#### What the exercise asks:
Transcribe every line of the rows below, keeping each character, line break, and fragment unchanged.

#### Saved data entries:
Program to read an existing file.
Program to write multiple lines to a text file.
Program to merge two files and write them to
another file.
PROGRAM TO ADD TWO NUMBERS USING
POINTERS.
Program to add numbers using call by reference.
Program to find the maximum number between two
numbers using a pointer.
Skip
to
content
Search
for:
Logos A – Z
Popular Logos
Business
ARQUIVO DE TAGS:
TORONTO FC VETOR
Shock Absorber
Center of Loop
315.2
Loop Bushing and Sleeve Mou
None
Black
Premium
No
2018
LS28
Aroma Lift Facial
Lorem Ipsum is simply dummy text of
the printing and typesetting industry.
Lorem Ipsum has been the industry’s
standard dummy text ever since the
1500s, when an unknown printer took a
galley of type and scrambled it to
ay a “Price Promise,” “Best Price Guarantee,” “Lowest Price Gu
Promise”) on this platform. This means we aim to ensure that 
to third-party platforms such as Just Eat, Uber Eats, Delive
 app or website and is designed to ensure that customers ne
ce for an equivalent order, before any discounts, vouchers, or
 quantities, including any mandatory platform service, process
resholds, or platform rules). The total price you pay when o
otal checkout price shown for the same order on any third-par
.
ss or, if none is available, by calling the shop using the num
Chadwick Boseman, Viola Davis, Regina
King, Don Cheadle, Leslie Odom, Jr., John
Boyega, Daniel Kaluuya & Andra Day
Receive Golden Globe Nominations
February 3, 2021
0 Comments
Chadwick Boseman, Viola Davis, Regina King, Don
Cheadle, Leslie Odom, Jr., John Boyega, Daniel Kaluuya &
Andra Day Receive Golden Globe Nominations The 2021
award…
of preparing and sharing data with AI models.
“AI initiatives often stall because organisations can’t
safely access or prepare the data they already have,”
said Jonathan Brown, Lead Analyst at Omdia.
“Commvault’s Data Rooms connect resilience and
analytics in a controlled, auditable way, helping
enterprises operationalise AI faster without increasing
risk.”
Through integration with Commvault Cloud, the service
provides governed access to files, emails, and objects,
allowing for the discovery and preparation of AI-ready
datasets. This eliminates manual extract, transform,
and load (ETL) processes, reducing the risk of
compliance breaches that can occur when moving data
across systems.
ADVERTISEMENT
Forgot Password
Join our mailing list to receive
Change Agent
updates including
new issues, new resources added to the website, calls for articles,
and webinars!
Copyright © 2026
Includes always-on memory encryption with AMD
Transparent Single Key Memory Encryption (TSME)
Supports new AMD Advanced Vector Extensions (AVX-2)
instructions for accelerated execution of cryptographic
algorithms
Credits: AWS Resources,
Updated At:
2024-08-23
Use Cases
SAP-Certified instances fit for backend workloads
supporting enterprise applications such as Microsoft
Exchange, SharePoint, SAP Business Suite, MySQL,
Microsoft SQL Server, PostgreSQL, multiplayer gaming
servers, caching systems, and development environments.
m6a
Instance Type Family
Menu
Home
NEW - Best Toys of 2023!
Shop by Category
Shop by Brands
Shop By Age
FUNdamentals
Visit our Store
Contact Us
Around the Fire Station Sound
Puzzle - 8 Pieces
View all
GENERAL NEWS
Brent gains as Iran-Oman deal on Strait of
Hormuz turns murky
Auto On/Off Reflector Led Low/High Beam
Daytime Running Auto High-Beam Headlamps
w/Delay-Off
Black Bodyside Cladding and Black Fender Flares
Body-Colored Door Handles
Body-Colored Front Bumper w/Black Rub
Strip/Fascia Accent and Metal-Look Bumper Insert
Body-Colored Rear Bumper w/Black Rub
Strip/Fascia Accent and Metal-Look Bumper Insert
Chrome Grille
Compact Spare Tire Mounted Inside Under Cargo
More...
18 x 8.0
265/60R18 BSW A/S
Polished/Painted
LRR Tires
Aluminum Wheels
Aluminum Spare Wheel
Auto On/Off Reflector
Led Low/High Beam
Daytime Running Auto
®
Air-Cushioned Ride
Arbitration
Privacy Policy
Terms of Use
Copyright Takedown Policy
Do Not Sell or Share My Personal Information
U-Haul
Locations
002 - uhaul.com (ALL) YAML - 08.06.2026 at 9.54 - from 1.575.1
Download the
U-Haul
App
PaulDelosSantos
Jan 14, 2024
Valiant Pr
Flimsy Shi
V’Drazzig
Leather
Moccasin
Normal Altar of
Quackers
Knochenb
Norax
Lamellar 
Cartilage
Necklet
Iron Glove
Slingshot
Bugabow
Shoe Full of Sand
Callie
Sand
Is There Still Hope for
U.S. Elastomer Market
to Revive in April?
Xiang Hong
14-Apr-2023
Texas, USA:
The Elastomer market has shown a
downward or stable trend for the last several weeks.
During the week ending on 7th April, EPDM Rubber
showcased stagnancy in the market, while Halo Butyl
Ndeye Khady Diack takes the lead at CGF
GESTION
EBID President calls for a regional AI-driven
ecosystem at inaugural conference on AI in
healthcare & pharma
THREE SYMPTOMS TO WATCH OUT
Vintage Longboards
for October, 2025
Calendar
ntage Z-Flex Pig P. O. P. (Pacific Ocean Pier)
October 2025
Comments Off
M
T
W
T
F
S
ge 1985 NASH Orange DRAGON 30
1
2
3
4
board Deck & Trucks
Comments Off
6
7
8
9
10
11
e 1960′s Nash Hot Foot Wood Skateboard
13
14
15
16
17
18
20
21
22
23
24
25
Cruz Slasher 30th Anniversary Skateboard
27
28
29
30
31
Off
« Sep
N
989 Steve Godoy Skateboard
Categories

#### Answer to this problem:
Program to read an existing file.
Program to write multiple lines to a text file.
Program to merge two files and write them to
another file.
PROGRAM TO ADD TWO NUMBERS USING
POINTERS.
Program to add numbers using call by reference.
Program to find the maximum number between two
numbers using a pointer.
Skip
to
content
Search
for:
Logos A – Z
Popular Logos
Business
ARQUIVO DE TAGS:
TORONTO FC VETOR
Shock Absorber
Center of Loop
315.2
Loop Bushing and Sleeve Mou
None
Black
Premium
No
2018
LS28
Aroma Lift Facial
Lorem Ipsum is simply dummy text of
the printing and typesetting industry.
Lorem Ipsum has been the industry’s
standard dummy text ever since the
1500s, when an unknown printer took a
galley of type and scrambled it to
ay a “Price Promise,” “Best Price Guarantee,” “Lowest Price Gu
Promise”) on this platform. This means we aim to ensure that 
to third-party platforms such as Just Eat, Uber Eats, Delive
 app or website and is designed to ensure that customers ne
ce for an equivalent order, before any discounts, vouchers, or
 quantities, including any mandatory platform service, process
resholds, or platform rules). The total price you pay when o
otal checkout price shown for the same order on any third-par
.
ss or, if none is available, by calling the shop using the num
Chadwick Boseman, Viola Davis, Regina
King, Don Cheadle, Leslie Odom, Jr., John
Boyega, Daniel Kaluuya & Andra Day
Receive Golden Globe Nominations
February 3, 2021
0 Comments
Chadwick Boseman, Viola Davis, Regina King, Don
Cheadle, Leslie Odom, Jr., John Boyega, Daniel Kaluuya &
Andra Day Receive Golden Globe Nominations The 2021
award…
of preparing and sharing data with AI models.
“AI initiatives often stall because organisations can’t
safely access or prepare the data they already have,”
said Jonathan Brown, Lead Analyst at Omdia.
“Commvault’s Data Rooms connect resilience and
analytics in a controlled, auditable way, helping
enterprises operationalise AI faster without increasing
risk.”
Through integration with Commvault Cloud, the service
provides governed access to files, emails, and objects,
allowing for the discovery and preparation of AI-ready
datasets. This eliminates manual extract, transform,
and load (ETL) processes, reducing the risk of
compliance breaches that can occur when moving data
across systems.
ADVERTISEMENT
Forgot Password
Join our mailing list to receive
Change Agent
updates including
new issues, new resources added to the website, calls for articles,
and webinars!
Copyright © 2026
Includes always-on memory encryption with AMD
Transparent Single Key Memory Encryption (TSME)
Supports new AMD Advanced Vector Extensions (AVX-2)
instructions for accelerated execution of cryptographic
algorithms
Credits: AWS Resources,
Updated At:
2024-08-23
Use Cases
SAP-Certified instances fit for backend workloads
supporting enterprise applications such as Microsoft
Exchange, SharePoint, SAP Business Suite, MySQL,
Microsoft SQL Server, PostgreSQL, multiplayer gaming
servers, caching systems, and development environments.
m6a
Instance Type Family
Menu
Home
NEW - Best Toys of 2023!
Shop by Category
Shop by Brands
Shop By Age
FUNdamentals
Visit our Store
Contact Us
Around the Fire Station Sound
Puzzle - 8 Pieces
View all
GENERAL NEWS
Brent gains as Iran-Oman deal on Strait of
Hormuz turns murky
Auto On/Off Reflector Led Low/High Beam
Daytime Running Auto High-Beam Headlamps
w/Delay-Off
Black Bodyside Cladding and Black Fender Flares
Body-Colored Door Handles
Body-Colored Front Bumper w/Black Rub
Strip/Fascia Accent and Metal-Look Bumper Insert
Body-Colored Rear Bumper w/Black Rub
Strip/Fascia Accent and Metal-Look Bumper Insert
Chrome Grille
Compact Spare Tire Mounted Inside Under Cargo
More...
18 x 8.0
265/60R18 BSW A/S
Polished/Painted
LRR Tires
Aluminum Wheels
Aluminum Spare Wheel
Auto On/Off Reflector
Led Low/High Beam
Daytime Running Auto
®
Air-Cushioned Ride
Arbitration
Privacy Policy
Terms of Use
Copyright Takedown Policy
Do Not Sell or Share My Personal Information
U-Haul
Locations
002 - uhaul.com (ALL) YAML - 08.06.2026 at 9.54 - from 1.575.1
Download the
U-Haul
App
PaulDelosSantos
Jan 14, 2024
Valiant Pr
Flimsy Shi
V’Drazzig
Leather
Moccasin
Normal Altar of
Quackers
Knochenb
Norax
Lamellar 
Cartilage
Necklet
Iron Glove
Slingshot
Bugabow
Shoe Full of Sand
Callie
Sand
Is There Still Hope for
U.S. Elastomer Market
to Revive in April?
Xiang Hong
14-Apr-2023
Texas, USA:
The Elastomer market has shown a
downward or stable trend for the last several weeks.
During the week ending on 7th April, EPDM Rubber
showcased stagnancy in the market, while Halo Butyl
Ndeye Khady Diack takes the lead at CGF
GESTION
EBID President calls for a regional AI-driven
ecosystem at inaugural conference on AI in
healthcare & pharma
THREE SYMPTOMS TO WATCH OUT
Vintage Longboards
for October, 2025
Calendar
ntage Z-Flex Pig P. O. P. (Pacific Ocean Pier)
October 2025
Comments Off
M
T
W
T
F
S
ge 1985 NASH Orange DRAGON 30
1
2
3
4
board Deck & Trucks
Comments Off
6
7
8
9
10
11
e 1960′s Nash Hot Foot Wood Skateboard
13
14
15
16
17
18
20
21
22
23
24
25
Cruz Slasher 30th Anniversary Skateboard
27
28
29
30
31
Off
« Sep
N
989 Steve Godoy Skateboard
Categories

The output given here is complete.